Tool/Function Calling¶
Anthropic supports direct tool/function calling through the API. Using LlamaIndex, we can implement some core agentic tool calling patterns.
from llama_index.core.tools import FunctionTool
from llama_index.core.llms import ChatMessage
from llama_index.llms.anthropic import Anthropic
from datetime import datetime
llm = Anthropic(model="claude-3-7-sonnet-latest")
def get_current_time() -> dict:
"""Get the current time"""
return {"time": datetime.now().strftime("%Y-%m-%d %H:%M:%S")}
# uses the tool name, any type annotations, and docstring to describe the tool
tool = FunctionTool.from_defaults(fn=get_current_time)
We can simply do a single pass to call the tool and get the result:
resp = llm.predict_and_call([tool], "What is the current time?")
print(resp)
{'time': '2025-03-06 12:36:25'}
We can also use lower-level APIs to implement an agentic tool-calling loop!
chat_history = [ChatMessage(role="user", content="What is the current time?")]
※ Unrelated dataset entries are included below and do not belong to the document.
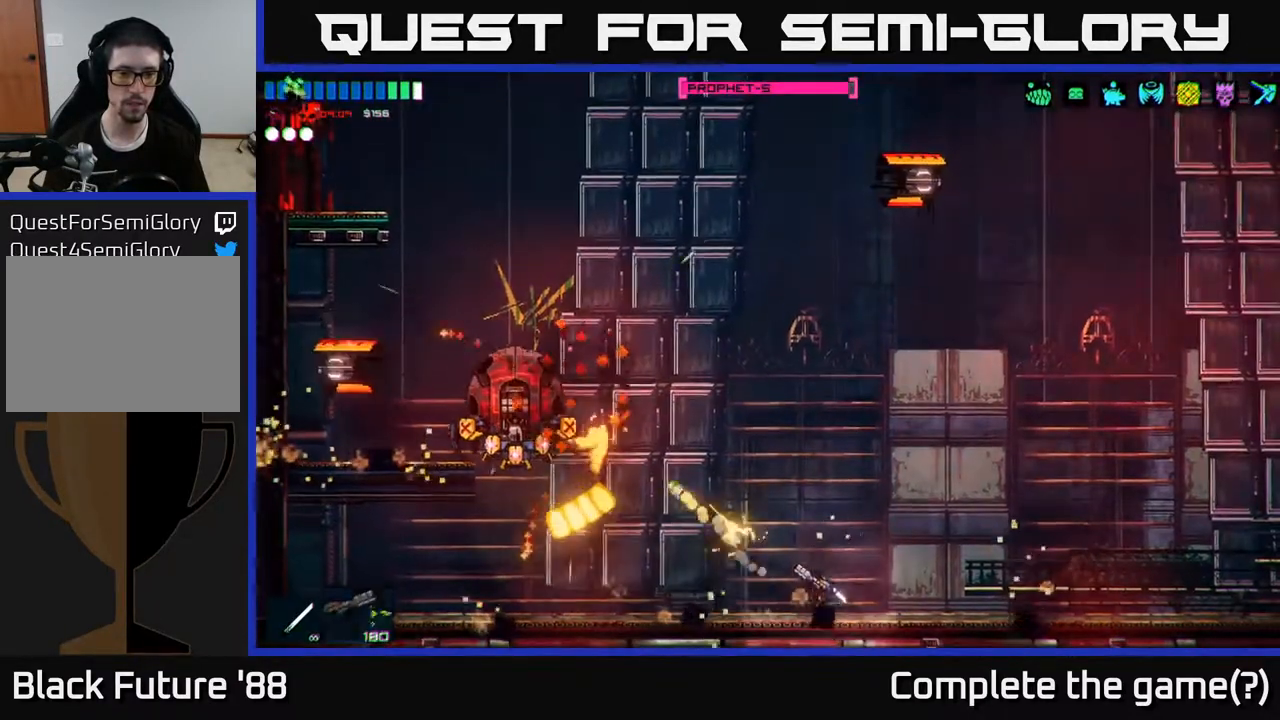
{"buttons": ["R2"], "left_stick": "center", "right_stick": "up-left", "events": []}
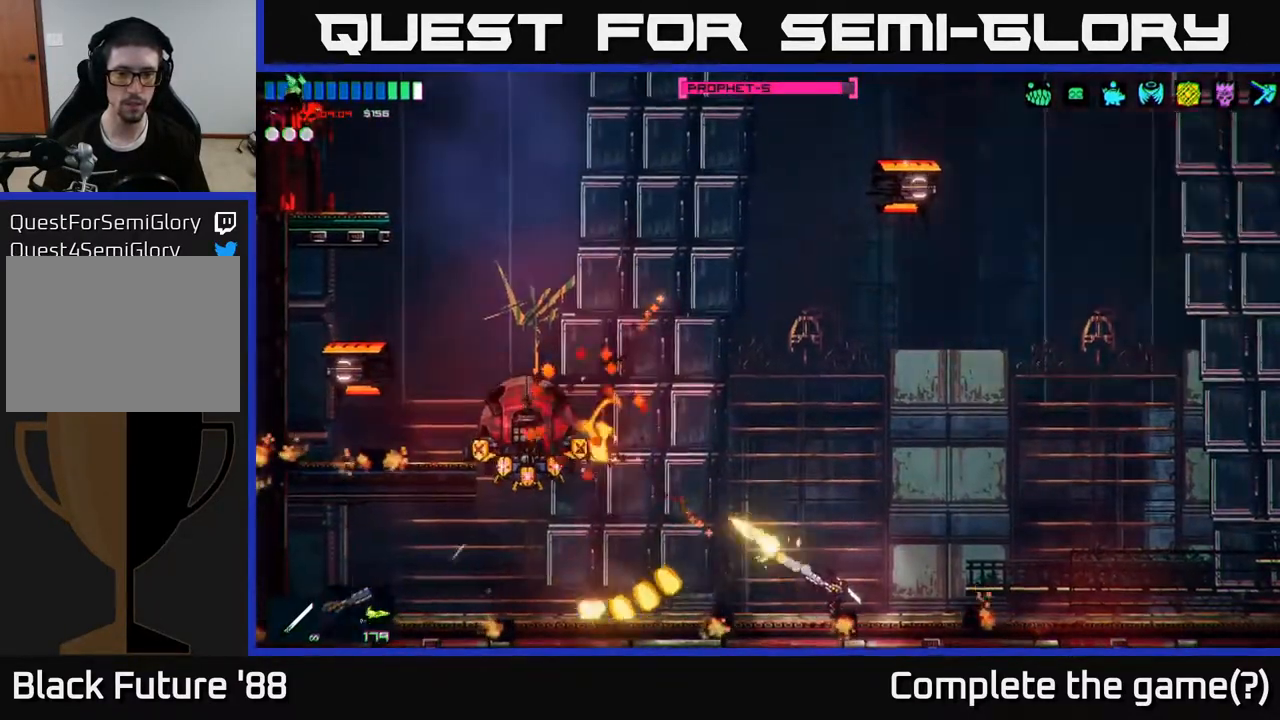
{"buttons": ["R2"], "left_stick": "center", "right_stick": "up-left", "events": [[83, "left_stick", "right"], [267, "left_stick", "center"]]}
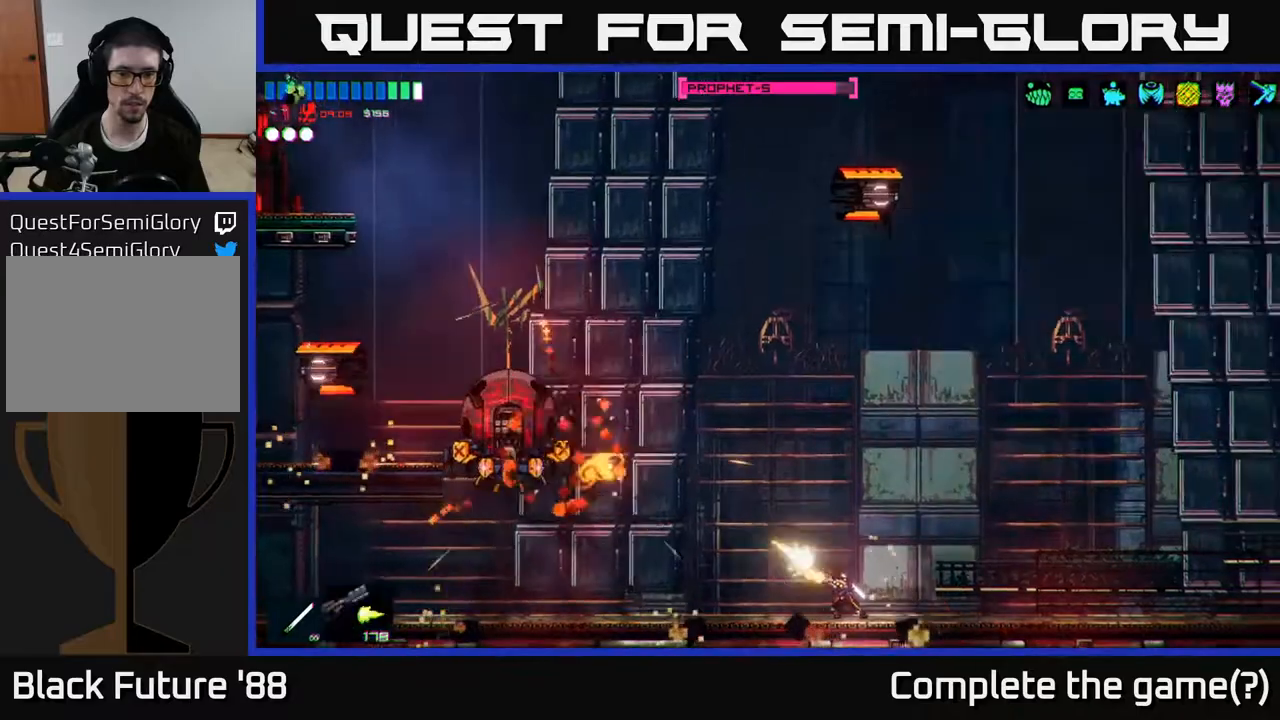
{"buttons": [], "left_stick": "center", "right_stick": "up", "events": [[167, "R2", "up"], [183, "left_stick", "right"], [300, "right_stick", "up"], [383, "left_stick", "center"]]}
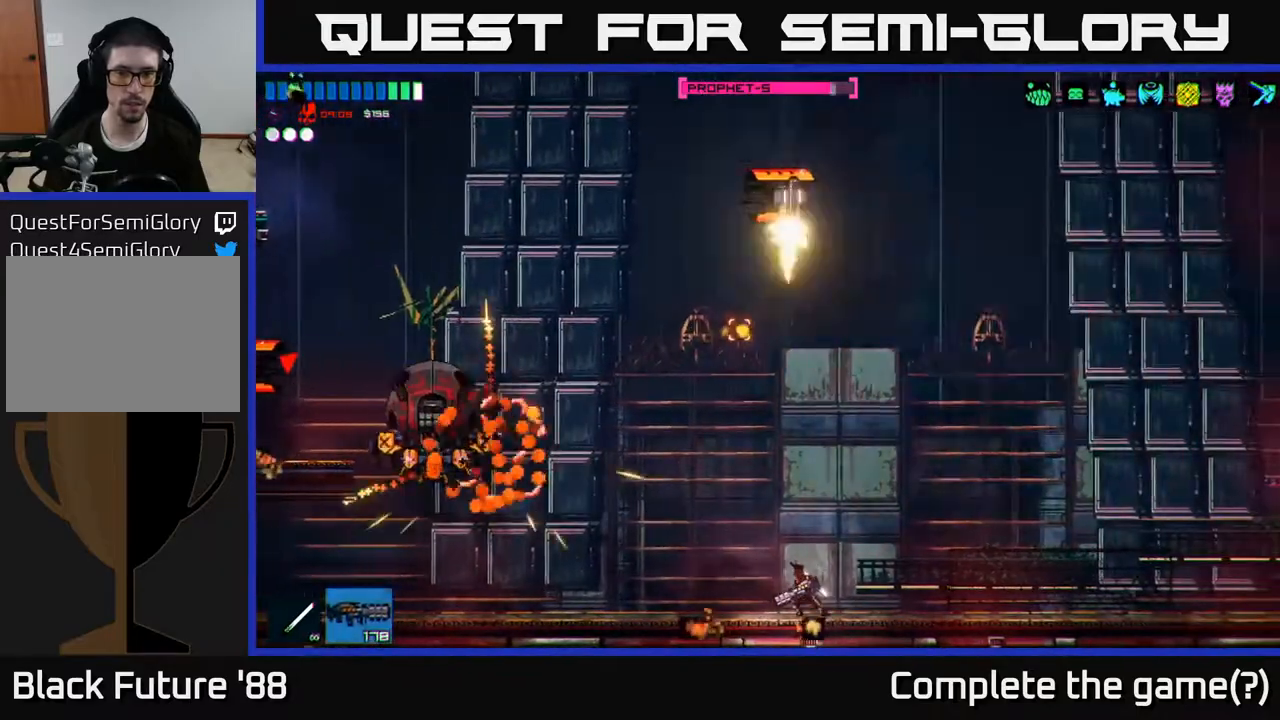
{"buttons": [], "left_stick": "center", "right_stick": "up-left", "events": [[83, "R2", "down"], [300, "R2", "up"], [417, "right_stick", "up-left"]]}
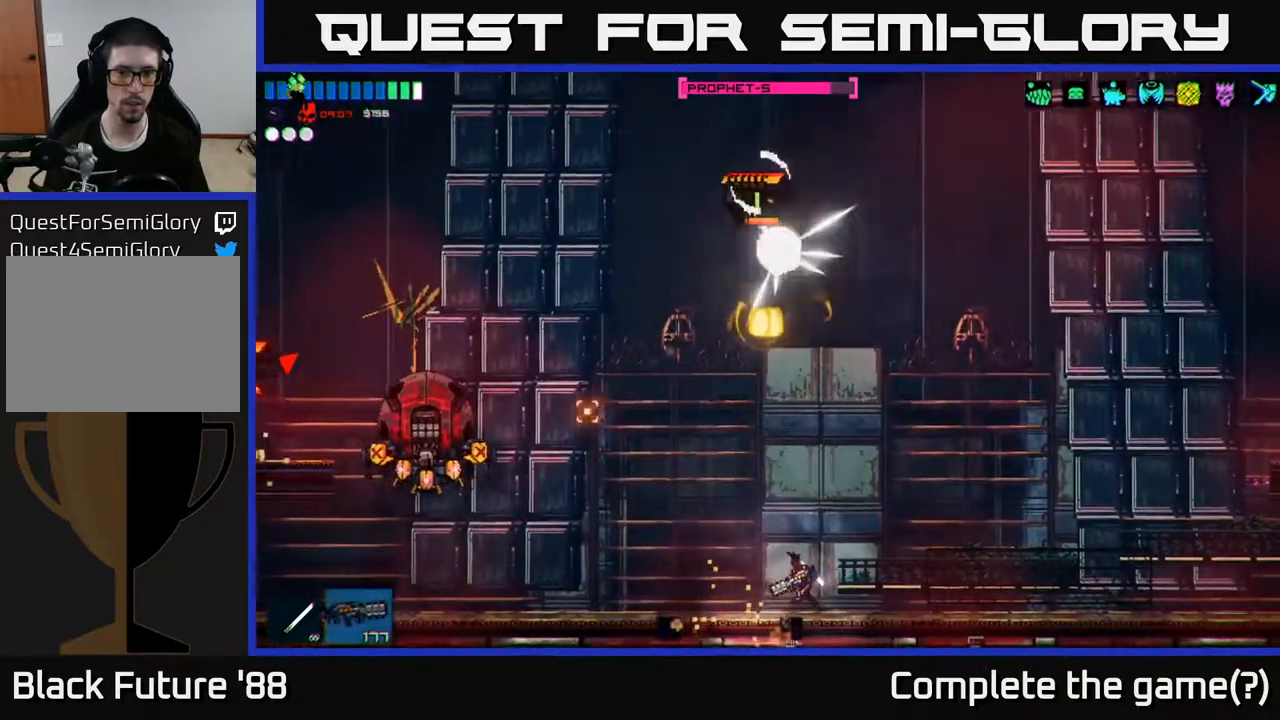
{"buttons": ["R2"], "left_stick": "center", "right_stick": "up-left", "events": [[50, "left_stick", "left"], [150, "R2", "down"], [200, "left_stick", "center"], [250, "left_stick", "right"], [400, "left_stick", "center"]]}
tools_by_name = {t.metadata.name: t for t in [tool]}
resp = llm.chat_with_tools([tool], chat_history=chat_history)
tool_calls = llm.get_tool_calls_from_response(
resp, error_on_no_tool_call=False
)
if not tool_calls:
print(resp)
else:
while tool_calls:
# add the LLM's response to the chat history
chat_history.append(resp.message)
for tool_call in tool_calls:
tool_name = tool_call.tool_name
tool_kwargs = tool_call.tool_kwargs
print(f"Calling {tool_name} with {tool_kwargs}")
tool_output = tool.call(**tool_kwargs)
print("Tool output: ", tool_output)
chat_history.append(
ChatMessage(
role="tool",
content=str(tool_output),
# most LLMs like Anthropic, OpenAI, etc. need to know the tool call id
additional_kwargs={"tool_call_id": tool_call.tool_id},
)
)
resp = llm.chat_with_tools([tool], chat_history=chat_history)
tool_calls = llm.get_tool_calls_from_response(
resp, error_on_no_tool_call=False
)
print("Final response: ", resp.message.content)
Calling get_current_time with {} Tool output: {'time': '2025-03-06 12:43:36'} Final response: The current time is 12:43:36 PM on March 6, 2025.